Exercise directions » Copy out each line of the entries where the word "START" is present.

● ● ● ● ● ● ●

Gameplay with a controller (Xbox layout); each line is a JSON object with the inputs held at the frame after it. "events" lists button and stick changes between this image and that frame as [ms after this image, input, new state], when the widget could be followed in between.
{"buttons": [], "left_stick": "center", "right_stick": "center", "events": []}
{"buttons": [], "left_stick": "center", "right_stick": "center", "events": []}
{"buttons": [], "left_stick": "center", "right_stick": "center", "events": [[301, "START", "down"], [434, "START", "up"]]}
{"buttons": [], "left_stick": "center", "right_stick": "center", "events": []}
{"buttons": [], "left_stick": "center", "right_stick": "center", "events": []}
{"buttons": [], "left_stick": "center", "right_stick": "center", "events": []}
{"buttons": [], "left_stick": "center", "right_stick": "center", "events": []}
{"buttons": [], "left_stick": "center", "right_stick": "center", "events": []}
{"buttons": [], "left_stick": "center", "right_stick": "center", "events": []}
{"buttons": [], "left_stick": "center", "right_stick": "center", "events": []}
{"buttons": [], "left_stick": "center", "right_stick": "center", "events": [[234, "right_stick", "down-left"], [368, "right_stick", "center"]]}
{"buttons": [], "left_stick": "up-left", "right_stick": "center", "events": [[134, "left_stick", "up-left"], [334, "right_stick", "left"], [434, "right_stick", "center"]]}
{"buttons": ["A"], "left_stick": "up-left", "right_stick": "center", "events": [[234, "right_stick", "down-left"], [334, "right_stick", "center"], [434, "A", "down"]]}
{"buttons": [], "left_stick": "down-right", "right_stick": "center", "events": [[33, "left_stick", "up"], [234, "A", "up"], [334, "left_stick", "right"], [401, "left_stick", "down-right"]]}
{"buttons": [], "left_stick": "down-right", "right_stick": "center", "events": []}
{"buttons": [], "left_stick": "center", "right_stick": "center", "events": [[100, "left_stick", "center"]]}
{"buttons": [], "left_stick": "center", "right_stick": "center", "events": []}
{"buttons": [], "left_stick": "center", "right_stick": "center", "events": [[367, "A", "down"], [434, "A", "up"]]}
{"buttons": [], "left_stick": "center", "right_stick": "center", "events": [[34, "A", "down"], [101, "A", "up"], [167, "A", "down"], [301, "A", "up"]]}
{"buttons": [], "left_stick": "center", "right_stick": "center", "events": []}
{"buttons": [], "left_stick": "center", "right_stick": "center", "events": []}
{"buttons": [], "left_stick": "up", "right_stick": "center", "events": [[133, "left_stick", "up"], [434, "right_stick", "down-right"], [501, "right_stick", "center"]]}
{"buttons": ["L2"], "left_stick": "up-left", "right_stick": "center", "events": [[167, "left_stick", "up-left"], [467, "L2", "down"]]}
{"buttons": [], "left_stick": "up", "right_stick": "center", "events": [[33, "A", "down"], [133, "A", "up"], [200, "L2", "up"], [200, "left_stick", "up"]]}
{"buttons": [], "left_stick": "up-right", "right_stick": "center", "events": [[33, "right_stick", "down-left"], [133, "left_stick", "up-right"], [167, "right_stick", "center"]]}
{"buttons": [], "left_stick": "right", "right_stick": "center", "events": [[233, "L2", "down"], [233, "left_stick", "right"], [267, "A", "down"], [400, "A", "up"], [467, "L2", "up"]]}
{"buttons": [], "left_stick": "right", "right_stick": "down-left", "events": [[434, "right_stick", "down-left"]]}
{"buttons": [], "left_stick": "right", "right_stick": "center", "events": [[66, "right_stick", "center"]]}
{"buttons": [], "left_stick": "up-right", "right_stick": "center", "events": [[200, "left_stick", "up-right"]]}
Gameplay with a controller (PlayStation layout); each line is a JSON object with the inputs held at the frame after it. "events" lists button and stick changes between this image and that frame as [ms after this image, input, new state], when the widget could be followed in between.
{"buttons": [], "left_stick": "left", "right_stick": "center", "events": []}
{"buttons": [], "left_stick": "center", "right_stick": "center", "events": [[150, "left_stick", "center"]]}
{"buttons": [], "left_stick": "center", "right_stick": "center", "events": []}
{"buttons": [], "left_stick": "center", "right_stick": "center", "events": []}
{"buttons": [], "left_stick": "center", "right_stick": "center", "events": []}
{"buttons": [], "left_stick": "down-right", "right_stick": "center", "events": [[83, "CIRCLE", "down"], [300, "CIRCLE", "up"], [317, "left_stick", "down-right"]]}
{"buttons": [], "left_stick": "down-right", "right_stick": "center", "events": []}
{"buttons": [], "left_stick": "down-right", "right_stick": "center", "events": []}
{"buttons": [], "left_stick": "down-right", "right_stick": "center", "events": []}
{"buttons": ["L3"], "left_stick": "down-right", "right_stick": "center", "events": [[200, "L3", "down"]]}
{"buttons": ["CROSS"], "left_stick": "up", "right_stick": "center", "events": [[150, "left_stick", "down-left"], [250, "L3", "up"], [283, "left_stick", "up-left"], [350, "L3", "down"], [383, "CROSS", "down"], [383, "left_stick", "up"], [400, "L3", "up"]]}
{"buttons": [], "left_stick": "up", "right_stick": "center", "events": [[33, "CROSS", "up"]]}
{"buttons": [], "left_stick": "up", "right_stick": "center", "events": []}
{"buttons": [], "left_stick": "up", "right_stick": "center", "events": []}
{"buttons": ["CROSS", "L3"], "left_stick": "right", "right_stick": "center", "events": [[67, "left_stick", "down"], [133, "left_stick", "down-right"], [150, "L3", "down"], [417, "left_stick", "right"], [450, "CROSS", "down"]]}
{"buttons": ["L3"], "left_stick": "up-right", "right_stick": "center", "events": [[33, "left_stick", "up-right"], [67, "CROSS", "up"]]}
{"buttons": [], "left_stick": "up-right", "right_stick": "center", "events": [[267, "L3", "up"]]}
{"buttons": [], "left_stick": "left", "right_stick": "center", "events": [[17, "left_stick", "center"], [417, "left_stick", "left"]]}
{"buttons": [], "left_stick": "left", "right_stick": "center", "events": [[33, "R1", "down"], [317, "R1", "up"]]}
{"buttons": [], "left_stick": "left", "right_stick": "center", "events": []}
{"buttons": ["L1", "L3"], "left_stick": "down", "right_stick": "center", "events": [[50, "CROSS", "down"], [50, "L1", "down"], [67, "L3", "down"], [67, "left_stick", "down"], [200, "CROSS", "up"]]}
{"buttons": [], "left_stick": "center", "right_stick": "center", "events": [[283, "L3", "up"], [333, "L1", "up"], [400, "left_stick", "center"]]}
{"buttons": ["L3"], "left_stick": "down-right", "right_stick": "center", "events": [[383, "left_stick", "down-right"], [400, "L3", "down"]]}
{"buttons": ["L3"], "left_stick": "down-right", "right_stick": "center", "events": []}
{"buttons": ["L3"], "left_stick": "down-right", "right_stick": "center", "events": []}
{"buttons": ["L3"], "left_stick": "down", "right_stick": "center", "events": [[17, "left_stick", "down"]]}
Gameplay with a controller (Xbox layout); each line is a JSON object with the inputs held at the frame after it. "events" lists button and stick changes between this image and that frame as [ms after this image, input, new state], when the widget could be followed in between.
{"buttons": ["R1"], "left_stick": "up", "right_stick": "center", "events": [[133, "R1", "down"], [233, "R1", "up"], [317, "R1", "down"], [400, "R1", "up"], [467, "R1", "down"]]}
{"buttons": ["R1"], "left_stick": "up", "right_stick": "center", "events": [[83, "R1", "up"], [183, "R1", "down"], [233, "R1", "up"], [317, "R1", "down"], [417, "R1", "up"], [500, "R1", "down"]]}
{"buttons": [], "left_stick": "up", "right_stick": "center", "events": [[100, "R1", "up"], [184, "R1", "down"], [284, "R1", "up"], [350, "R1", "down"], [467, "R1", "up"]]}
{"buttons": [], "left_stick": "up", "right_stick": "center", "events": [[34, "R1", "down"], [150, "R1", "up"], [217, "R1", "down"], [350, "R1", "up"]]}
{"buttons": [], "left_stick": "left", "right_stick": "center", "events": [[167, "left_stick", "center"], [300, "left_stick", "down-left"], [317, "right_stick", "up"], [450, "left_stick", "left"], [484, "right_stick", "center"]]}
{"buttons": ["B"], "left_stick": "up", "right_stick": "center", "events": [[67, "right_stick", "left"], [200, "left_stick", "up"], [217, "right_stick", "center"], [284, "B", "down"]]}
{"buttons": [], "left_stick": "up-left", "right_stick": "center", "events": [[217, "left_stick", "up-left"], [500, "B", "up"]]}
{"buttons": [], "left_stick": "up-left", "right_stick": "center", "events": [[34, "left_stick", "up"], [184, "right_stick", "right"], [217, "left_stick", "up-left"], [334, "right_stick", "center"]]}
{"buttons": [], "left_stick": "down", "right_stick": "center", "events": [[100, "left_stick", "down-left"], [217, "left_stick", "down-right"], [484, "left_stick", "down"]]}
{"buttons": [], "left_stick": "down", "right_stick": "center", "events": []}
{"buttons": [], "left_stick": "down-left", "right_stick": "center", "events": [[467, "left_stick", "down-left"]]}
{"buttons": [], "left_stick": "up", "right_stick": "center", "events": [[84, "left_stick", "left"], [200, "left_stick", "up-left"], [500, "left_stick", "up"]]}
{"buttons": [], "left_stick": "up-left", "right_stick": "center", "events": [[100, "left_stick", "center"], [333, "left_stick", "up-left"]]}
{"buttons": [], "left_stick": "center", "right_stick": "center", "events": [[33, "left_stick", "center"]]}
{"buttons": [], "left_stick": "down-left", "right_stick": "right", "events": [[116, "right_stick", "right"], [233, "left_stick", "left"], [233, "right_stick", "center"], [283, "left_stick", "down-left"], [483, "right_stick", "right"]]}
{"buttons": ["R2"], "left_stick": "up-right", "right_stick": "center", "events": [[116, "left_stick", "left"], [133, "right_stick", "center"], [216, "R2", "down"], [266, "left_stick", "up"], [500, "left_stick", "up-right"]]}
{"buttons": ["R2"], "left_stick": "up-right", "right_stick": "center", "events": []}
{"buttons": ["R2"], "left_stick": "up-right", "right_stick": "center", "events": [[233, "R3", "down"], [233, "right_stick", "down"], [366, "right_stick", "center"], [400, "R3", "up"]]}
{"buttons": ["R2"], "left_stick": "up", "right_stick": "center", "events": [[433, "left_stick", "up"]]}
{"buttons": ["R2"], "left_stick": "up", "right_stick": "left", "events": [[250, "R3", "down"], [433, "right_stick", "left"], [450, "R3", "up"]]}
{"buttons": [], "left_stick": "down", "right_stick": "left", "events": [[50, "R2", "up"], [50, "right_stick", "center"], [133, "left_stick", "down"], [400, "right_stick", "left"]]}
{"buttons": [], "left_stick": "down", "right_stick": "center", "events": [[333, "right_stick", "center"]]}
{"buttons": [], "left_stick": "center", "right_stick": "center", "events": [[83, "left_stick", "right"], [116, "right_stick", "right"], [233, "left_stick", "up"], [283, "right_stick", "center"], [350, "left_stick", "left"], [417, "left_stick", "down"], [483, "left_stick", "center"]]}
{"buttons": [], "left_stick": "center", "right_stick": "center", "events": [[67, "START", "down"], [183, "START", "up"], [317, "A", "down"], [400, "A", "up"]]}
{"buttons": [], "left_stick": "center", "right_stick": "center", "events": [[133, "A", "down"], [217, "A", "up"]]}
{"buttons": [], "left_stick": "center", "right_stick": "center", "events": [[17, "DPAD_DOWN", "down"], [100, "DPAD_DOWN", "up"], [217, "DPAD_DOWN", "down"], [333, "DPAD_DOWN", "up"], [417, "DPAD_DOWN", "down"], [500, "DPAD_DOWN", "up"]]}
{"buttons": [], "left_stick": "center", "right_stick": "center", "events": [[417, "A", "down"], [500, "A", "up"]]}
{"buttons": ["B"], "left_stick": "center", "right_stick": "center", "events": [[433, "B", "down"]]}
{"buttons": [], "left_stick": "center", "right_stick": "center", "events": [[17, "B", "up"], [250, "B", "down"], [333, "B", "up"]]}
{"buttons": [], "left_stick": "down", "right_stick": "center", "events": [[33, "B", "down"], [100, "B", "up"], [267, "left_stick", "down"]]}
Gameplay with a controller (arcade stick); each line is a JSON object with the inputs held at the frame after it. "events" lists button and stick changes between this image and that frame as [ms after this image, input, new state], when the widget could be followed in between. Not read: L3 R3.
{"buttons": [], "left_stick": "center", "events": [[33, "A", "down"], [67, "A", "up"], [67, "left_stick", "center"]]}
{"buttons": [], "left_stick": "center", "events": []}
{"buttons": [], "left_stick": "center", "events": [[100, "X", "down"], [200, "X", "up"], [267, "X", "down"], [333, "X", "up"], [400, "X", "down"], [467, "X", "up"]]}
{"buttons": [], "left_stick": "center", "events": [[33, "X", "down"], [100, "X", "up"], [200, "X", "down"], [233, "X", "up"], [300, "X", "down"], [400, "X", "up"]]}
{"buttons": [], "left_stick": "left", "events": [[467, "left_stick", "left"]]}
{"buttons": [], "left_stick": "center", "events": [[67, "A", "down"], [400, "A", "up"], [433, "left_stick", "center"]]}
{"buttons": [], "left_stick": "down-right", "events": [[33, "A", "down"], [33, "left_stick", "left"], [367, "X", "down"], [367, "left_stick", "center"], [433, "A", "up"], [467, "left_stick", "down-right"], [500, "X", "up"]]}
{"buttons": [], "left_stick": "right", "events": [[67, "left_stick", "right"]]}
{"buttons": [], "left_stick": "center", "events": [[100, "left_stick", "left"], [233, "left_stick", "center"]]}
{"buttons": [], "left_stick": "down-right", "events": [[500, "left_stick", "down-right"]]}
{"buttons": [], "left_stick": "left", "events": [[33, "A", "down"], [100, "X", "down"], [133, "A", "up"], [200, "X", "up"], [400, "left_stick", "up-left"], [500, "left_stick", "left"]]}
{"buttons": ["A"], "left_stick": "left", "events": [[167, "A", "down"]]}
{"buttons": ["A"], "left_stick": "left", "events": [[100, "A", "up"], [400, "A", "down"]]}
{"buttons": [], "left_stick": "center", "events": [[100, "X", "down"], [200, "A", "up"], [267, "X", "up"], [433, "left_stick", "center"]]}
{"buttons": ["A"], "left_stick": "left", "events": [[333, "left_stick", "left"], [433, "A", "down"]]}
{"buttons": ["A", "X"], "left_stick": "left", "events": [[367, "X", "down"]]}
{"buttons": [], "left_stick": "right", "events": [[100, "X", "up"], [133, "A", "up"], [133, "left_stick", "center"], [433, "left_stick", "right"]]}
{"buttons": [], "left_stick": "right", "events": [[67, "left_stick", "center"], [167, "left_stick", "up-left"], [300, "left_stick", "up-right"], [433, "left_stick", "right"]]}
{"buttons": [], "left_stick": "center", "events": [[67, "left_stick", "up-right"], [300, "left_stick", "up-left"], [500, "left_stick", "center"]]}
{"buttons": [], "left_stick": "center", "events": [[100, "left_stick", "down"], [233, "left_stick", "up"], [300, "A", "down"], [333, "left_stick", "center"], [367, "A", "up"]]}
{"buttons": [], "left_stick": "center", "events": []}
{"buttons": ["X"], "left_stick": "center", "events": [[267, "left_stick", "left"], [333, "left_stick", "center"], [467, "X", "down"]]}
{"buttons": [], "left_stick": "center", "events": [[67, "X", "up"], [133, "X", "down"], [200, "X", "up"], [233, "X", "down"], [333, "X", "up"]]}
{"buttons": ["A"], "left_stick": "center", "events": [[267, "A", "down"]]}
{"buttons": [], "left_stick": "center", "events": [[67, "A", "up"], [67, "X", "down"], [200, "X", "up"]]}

● ● ● ● ● ● ●

Solution to the exercise »
{"buttons": [], "left_stick": "center", "right_stick": "center", "events": [[301, "START", "down"], [434, "START", "up"]]}
{"buttons": [], "left_stick": "center", "right_stick": "center", "events": [[67, "START", "down"], [183, "START", "up"], [317, "A", "down"], [400, "A", "up"]]}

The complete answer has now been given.